Nel finale, seguendo le note a margine di un beffardo copione, il male sottile è tornato – ripresentandosi in una terrificante versione contemporanea rispetto alla quale ci sentiamo tutti personaggi di un film globale (Coronavirus o semplice polmonite, resta comunque fortissima la suggestione, al di là di qualsiasi conferma o smentita da parte dei familiari) –, e la signora senza camelie se n’è andata, proprio come il personaggio di Mimì – che sappiamo da Puccini, Illica e Giacosa chiamarsi in realtà “Lucia” –, la gaia ricamatrice-fioraia che con la sua bella compagnia allieta la vita di Rodolfo (il poeta narciso), facendo sbocciare la poesia dal suo cervello. Sopravvissuta al gelo dell’inverno, Mimì-Lucia muore nel quarto atto, da qualche parte sul far della primavera, quando nessuno è solo ed è più facile dirsi addio. Il suo mistero le sopravvivrà in eterno.
Riferimenti bibliografici
A. Aranguren, Lucia Bosé. Diva, divina, Planeta Singular, Barcellona, 2003.
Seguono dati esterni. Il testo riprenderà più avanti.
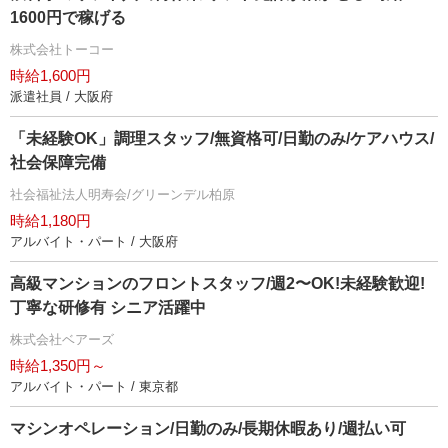
1600円で稼げる
株式会社トーコー
時給1,600円
派遣社員 / 大阪府
「未経験OK」調理スタッフ/無資格可/日勤のみ/ケアハウス/
社会保障完備
社会福祉法人明寿会/グリーンデル柏原
時給1,180円
アルバイト・パート / 大阪府
⾼級マンションのフロントスタッフ/週2〜OK!未経験歓迎!
丁寧な研修有 シニア活躍中
株式会社ベアーズ
時給1,350円～
アルバイト・パート / 東京都
マシンオペレーション/日勤のみ/長期休暇あり/週払い可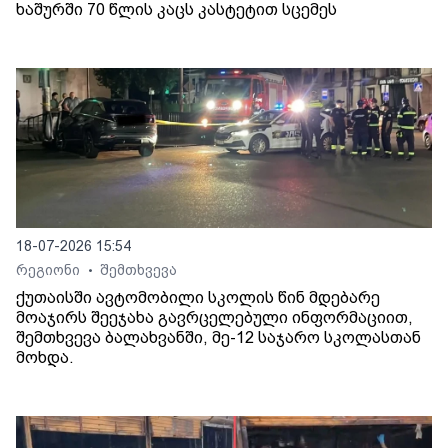
ხაშურში 70 წლის კაცს კასტეტით სცემეს
18-07-2026 15:54
რეგიონი
შემთხვევა
•
ქუთაისში ავტომობილი სკოლის წინ მდებარე
მოაჯირს შეეჯახა გავრცელებული ინფორმაციით,
შემთხვევა ბალახვანში, მე-12 საჯარო სკოლასთან
მოხდა.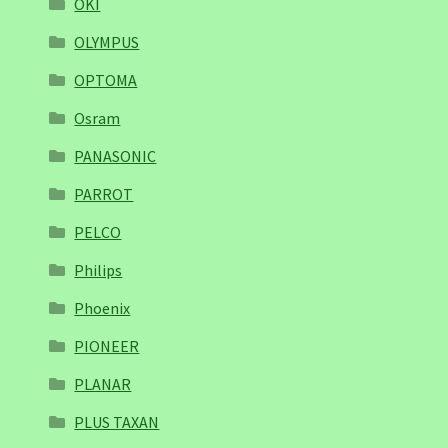
OKI
OLYMPUS
OPTOMA
Osram
PANASONIC
PARROT
PELCO
Philips
Phoenix
PIONEER
PLANAR
PLUS TAXAN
S. Busni, La voce delle donne. Le sconosciute del melodramma da Galatea a Lucia Bosè, Edizioni Fondazione Ente dello spettacolo, Roma 2018.
C. Clément, L’opera lirica o la disfatta delle donne, Marsilio, Venezia 1979.
B. Levantesi, “Lucia Bosè, metamorfosi di una donna”, in Cronaca di un amore – Un film di Michelangelo Antonioni. Quando un’opera prima è già un capolavoro, a cura di T. Kezich, A. Levantesi, Lindau, Torino 2004.
C. Viviani, Madonne aux deux visage. Lyrism et double dans le mélo populaire italien, in “Positif”, n. 436 (giugno 1997).
Lucia Bosè, Milano 1931-Segovia 2020.